### Activity
Carry on the opinion piece about the U.S. president's attacks on truth and the FBI, picking up right after its final sentence.

### Selected extract
☆ ☆ ☆ ☆ ☆ ☆ ☆

Meanwhile, the U.S. president assaults the pillars of truth. He piles lie upon lie until the real is seen as fake and the fake is seen as real. He mocks the best, most credible news organizations, such as the New York Times and Washington Post, while praising the worst, such as Fox & Friends and Hannity. He claims the most serious attack on a presidential election in American history is a hoax and that he is the victim of a witch hunt rather than the beneficiary of the attack.
He calls a truth-teller like former FBI Director James Comey a liar while he claims it a great day for democracy when he finally badgers Attorney General Jeff Sessions into firing former Acting Director Andrew McCabe.
He repeatedly declares there is no collusion with the Russians, even though his former national security adviser and a former foreign policy adviser have pleaded guilty because they lied to the FBI about their dealings with the Russians — and even though his son, son-in-law and campaign manager met with Russian agents in Trump Tower during the election to get dirt on Hillary Clinton.
He and his Republican yes-men in Congress claim there was a conspiracy of FBI agents — a cabal, a “Deep State” of Washington professionals — who have plotted to overthrow him since before he was elected. And the White House announces hiring a lawyer, Joseph diGenova, who subscribes to that ridiculous theory, claiming without evidence there is “a group of FBI and DOJ people … trying to frame Donald Trump of a falsely created crime.” (In another sign of White House chaos, Trump backtracks on hiring deGenova a few days after announcing him.)
For anyone who has lived in Washington and gotten to know as neighbors the FBI agents and CIA agents and Justice Department lawyers and EPA scientists who devote their work to nation, this idea of a Deep State conspiracy is as absurd as the evidence for it is absent.
But for the rabble-rouser-in-chief the FBI conspiracy is another way to amuse the masses, to divert attention from wrong-doing and incompetence and to discredit in advance the mounting evidence of obstruction of justice those agents are compiling under the direction of Special Counsel Robert S. Mueller.
Trump fires those around him. He ignores — or maybe doesn’t even read — the capitalized advice of his advisers not to congratulate Vladimir Putin for his rigged election. He makes no mention of evidence Putin’s agents poisoned a former spy in Britain or that he interfered in our 2016 presidential election. Remember, he’s taking Putin’s word on that one.

☆ ☆ ☆ ☆ ☆ ☆ ☆

### Given information

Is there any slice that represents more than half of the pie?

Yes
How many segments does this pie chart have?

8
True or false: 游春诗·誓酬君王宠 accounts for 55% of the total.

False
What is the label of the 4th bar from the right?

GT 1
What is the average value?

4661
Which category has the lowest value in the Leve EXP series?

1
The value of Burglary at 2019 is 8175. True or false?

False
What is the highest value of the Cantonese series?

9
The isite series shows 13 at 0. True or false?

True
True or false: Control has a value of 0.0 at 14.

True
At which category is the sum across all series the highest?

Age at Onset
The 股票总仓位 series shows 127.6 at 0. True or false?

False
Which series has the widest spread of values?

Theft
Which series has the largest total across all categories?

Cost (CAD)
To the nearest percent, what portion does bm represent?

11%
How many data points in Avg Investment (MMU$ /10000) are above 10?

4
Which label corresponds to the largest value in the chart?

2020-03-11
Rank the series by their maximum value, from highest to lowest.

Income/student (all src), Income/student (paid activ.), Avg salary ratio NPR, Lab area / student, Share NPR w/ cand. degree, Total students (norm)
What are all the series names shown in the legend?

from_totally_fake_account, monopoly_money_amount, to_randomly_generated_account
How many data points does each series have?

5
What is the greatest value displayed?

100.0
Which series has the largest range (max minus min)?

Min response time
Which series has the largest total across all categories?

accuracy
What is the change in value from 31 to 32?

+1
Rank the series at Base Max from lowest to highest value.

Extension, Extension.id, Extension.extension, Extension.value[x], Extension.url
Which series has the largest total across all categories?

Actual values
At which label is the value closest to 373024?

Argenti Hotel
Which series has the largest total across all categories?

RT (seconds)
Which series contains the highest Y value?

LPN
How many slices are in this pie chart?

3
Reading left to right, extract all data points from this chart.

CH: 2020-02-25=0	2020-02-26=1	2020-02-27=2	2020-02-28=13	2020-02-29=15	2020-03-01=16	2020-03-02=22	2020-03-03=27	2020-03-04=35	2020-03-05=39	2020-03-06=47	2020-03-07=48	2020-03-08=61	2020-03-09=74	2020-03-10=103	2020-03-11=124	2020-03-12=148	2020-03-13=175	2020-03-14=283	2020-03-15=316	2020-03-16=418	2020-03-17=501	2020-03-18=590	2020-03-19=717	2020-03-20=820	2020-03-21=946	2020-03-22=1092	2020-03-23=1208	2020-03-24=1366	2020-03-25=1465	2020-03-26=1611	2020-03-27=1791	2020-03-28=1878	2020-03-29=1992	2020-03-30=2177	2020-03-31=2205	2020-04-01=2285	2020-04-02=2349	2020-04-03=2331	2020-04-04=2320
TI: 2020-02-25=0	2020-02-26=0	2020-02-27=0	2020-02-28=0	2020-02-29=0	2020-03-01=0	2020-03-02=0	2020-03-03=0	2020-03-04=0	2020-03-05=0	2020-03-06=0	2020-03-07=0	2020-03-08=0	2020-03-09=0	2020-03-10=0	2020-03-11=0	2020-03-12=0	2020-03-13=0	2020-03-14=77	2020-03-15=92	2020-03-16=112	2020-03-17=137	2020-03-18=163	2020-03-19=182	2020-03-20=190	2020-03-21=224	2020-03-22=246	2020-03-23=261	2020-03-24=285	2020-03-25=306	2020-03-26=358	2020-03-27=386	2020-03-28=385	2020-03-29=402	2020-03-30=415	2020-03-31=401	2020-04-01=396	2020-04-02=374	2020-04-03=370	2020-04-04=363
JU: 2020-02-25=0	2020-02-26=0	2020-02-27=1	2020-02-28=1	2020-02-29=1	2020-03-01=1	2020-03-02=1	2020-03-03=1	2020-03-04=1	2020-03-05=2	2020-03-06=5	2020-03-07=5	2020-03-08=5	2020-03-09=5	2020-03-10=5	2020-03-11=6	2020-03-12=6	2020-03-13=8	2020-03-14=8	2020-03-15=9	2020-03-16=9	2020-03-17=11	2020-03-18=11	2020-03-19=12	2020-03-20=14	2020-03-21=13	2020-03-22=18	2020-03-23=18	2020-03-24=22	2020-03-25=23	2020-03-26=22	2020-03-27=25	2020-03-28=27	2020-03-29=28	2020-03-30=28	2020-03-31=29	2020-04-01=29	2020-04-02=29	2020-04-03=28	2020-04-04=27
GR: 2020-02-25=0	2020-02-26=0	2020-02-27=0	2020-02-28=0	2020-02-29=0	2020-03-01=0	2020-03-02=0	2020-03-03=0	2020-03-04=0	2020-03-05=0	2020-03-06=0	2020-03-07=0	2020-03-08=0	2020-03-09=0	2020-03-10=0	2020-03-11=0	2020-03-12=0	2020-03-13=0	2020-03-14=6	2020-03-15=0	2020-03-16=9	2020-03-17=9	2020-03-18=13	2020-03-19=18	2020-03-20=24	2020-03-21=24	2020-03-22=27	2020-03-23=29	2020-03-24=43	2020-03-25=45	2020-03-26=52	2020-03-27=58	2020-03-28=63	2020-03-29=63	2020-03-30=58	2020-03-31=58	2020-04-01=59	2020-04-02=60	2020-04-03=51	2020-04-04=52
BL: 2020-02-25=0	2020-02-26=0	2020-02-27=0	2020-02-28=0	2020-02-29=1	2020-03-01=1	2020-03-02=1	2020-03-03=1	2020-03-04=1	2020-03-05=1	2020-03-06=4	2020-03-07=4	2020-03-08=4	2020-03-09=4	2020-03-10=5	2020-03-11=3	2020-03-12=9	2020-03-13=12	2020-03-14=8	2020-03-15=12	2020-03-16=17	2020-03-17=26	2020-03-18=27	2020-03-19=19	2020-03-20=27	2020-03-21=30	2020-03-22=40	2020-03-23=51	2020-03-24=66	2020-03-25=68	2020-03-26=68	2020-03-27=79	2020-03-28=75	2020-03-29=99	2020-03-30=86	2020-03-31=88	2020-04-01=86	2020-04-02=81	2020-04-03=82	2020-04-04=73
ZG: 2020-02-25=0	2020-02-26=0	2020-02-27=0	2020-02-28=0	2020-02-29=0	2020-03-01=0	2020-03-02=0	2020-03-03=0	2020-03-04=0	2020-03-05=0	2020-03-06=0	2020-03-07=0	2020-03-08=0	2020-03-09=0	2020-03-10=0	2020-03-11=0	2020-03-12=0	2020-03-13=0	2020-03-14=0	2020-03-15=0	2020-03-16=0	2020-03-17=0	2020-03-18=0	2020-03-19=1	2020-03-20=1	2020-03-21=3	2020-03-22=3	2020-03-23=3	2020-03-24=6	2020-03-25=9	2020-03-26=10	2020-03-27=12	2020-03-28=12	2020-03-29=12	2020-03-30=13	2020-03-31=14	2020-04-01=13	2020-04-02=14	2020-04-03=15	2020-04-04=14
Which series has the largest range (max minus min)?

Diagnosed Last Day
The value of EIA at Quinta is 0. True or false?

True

☆ ☆ ☆ ☆ ☆ ☆ ☆

### Result
Can anyone imagine Ronald Reagan or any other American president behaving this way? The only people Trump wants to get tough with are the score of women who accuse him of sexual assaults and adulterous affairs with porn stars. He claims he’s above the law and should be protected from their claims. His lawyer pays off the porn stars to buy their silence while the White House claims, implausibly, they are lying. Innocent men don’t pay porn stars for their silence. Nor do honest presidents have to force aides to sign legally dubious non-disclosure agreements to keep them from talking about his scandalous behavior.
This is a president at odds with the values that make America great — a free press, human rights, decency, diversity, equality, a polity formed by a nation of immigrants. It is a rejection of President Reagan’s “shining city on a hill” and President Obama’s belief with the Rev. Martin Luther King Jr. that “the arc of the moral universe is long, but it bends toward justice.”
Three lines of defense remain to stop this demagogue. One is the legitimate press that seeks to be heard amidst the clamor of information chaos. Another is the rule of law, as enforced by Mueller with the backing of the courts. The third is the American people doing their democratic duties. It may require all three checks on presidential power to end this disastrous presidency and preserve our temple of democracy.